▸ Задание
Какое название, согласно тексту для изучения, получила одна из наиболее знаменитых книг повествователя?

▸ Текст для изучения
============

Мне же с самого начала все эти громогласные заявления относительно успехов в реализации великих указаний классиков марксизма-ленинизма, примеры фактически выдуманных или нетипичных «ростков», «маяков» будущего общества внушали только отвращение. Моя исследовательская программа была в корне противоположна официальной. В результате действия различных — и объективных, и субъективных факторов, рассуждал я, сложился конкретный строй со своей социальной структурой, промышленностью, сельским хозяйством, межличностными отношениями, со всеми его достижениями и недостатками. И задача состоит в том, чтобы беспристрастно проанализировать специфические черты этой реальности, как они существуют в жизни, а не в официальных проектах и программах. Впоследствии я так и озаглавил одну из своих наиболее знаменитых книг — «Коммунизм как реальность».
Далее. Общество состоит из реальных людей, которые своим трудом обеспечивают то, что называется развитием общества. Мера его совершенства определяется не столько объемом выплавки чугуна или производства тракторов, сколько тем, в какой мере удовлетворяются специфические и исторически сложившие- ся потребности населения страны. Иными словами, как ощущают себя в жизни реальные граждане. Значит, нужно зафиксировать и охарактеризовать некие конечные, далее неделимые кирпичики человеческого общежития, иными словами — межличностные взаимоотношения. Не через обобщенные данные, а посредством воссоздания наиболее характерных субъектов производственной и общественной деятельности, но не, как говорится, простых людей, а тех, в суждениях которых предельно образно проявляются черты этой реальности, т. е. личностей как носителей социальности, как органических элементов неповторимого российского «социума». Наиболее подходящими для выполнения такой задачи являются язык и жанр художественного произведения.

============

▸ Сохранённые данные
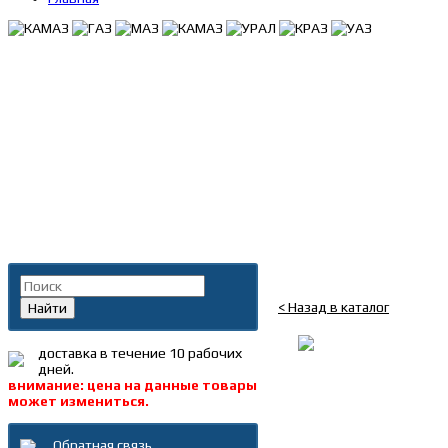
Главная
»
Каталог
»
Запча
зад.432/208x45/135 MAN
Поиск по каталогу
Диск торм. зад.432/20
< Назад в каталог
Найти
доставка в течение 10 рабочих
дней.
внимание: цена на данные товары
может измениться.
Обратная связь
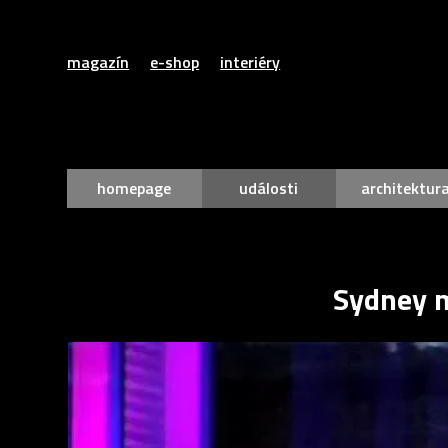
magazín
e-shop
interiéry
homepage
události
architektur
Sydney m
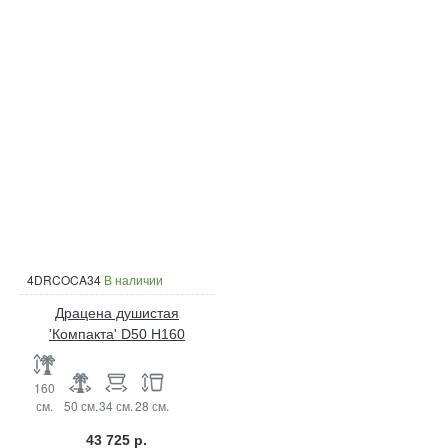
4DRCOCA34
В наличии
Драцена душистая
'Компакта' D50 H160
160
см.
50 см.
34 см.
28 см.
43 725 р.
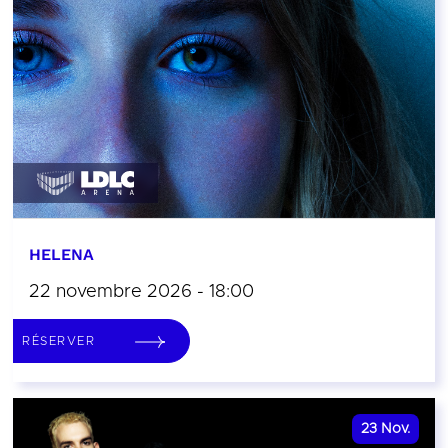
HELENA
22 novembre 2026 - 18:00
RÉSERVER
23
Nov.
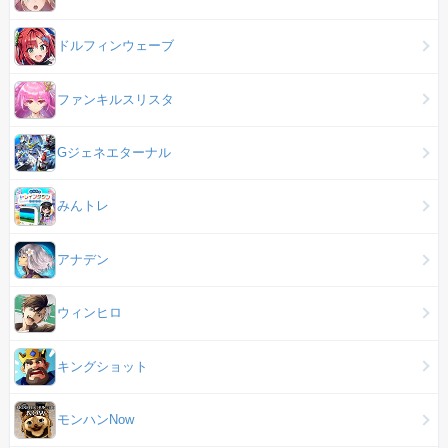
ドルフィンウェーブ
ファンキルスリスタ
Gジェネエターナル
みんトレ
アナデン
ウィンヒロ
キングショット
モンハンNow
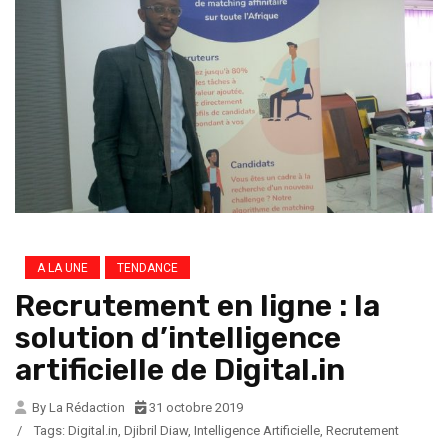
A LA UNE
TENDANCE
Recrutement en ligne : la
solution d’intelligence
artificielle de Digital.in
By La Rédaction
31 octobre 2019
/
Tags:
Digital.in
,
Djibril Diaw
,
Intelligence Artificielle
,
Recrutement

============

▸ Ответ на задание
«Коммунизм как реальность».